Vera Stravinsky once told me that in 1937 she went on a picnic, in a few limousines, that Paulette Goddard had prepared ("because she was quite a gourmet..." Vera said). On the picnic was the Stravinskys, Charlie Chaplin and Paulette Goddard, Greta Garbo, Bertrand Russell and the Huxleys. They got into the cars to drive to a likely spot, but there were no likely spots and they drove and drove. There had been a drought and everything was dry, there was no grass and so finally they spotted the measly L.A. "River" and decided to spread their blanket on its ridiculous banks and make the best of it. The "L.A. River" is a trickle that only looks slightly like a river if there's been a downpour for three months but even then it doesn't look like a river. Anyway, they spread out the food, the champagne, the caviar, the pate and everything and sat on the banks of the "river" beneath a bridge over which cars were going.
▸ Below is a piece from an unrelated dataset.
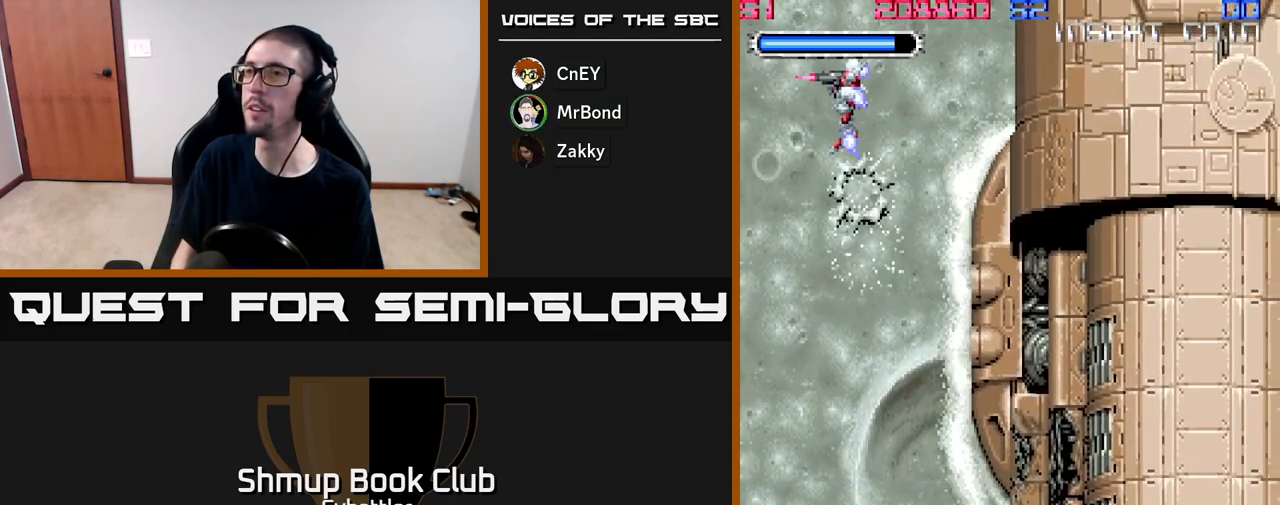
{"buttons": [], "right_stick": "center", "events": [[233, "DPAD_LEFT", "up"], [267, "DPAD_RIGHT", "down"], [350, "DPAD_RIGHT", "up"]]}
They looked up and there was a motorcycle cop with his fists on his hips, looking cross.
"Yes?" Bertrand Russell stood up to inquire.
There was a sign that said people were not allowed to picnic by the "river."
The cop pointed to the sign and looked at Russell and then said, "Can't you read?"...
The cop only relented when he recognized Garbo.
The Siren is quoting this next bit because first of all, the Siren loves people who love their cities. Second, the Siren likes Nathanael West--and despite that, this made her laugh and laugh and laugh. Especially the kicker.
"Nathanael West is the best writer about Hollywood there ever was."
"No, he isn't."
The first speaker is someone from Chicago, the second is me, born in Hollywood. People from the East all like Nathanael West because he shows them it's not all blue skies and pink sunsets, so they don't have to worry: It's shallow, corrupt and ugly.
I think Nathanael West was a creep. Assuring his friends back at Dartmouth that even though he'd gone to Hollywood, he had not gone Hollywood. It's a little apologia for coming to the Coast for the money and having a winter where you didn't have to put tons of clothes on just to go out and buy a pack of cigarettes or a beer. And so people from New York and Chicago say, "Nathanael West is the best writer about Hollywood there ever was."
All the things that Nathanael West noticed are here. The old people dying, the ennui, the architecture and fat screenplay writers who think it's a tragedy when they can't get laid by the 14-year-old doxette in Gower Gulch, the same 14-year-old who'll ball the cowboys any old time. But if there had been someone, say, who wrote a book about New York, a nice, precise, short little novel in which New York was only described as ugly, horrendous and finally damned and that was the book everyone from elsewhere decided was the "best book about New York there ever was," people who grew up knowing why New York was beautiful would finally, right before dessert, throw their sherry across the table and yell, "I'll pick you up in a taxi, honey, and take you for a fucking guided tour, you blind jerk."
The Siren's been under the weather, but she'll be back to her old, erratic self in no time.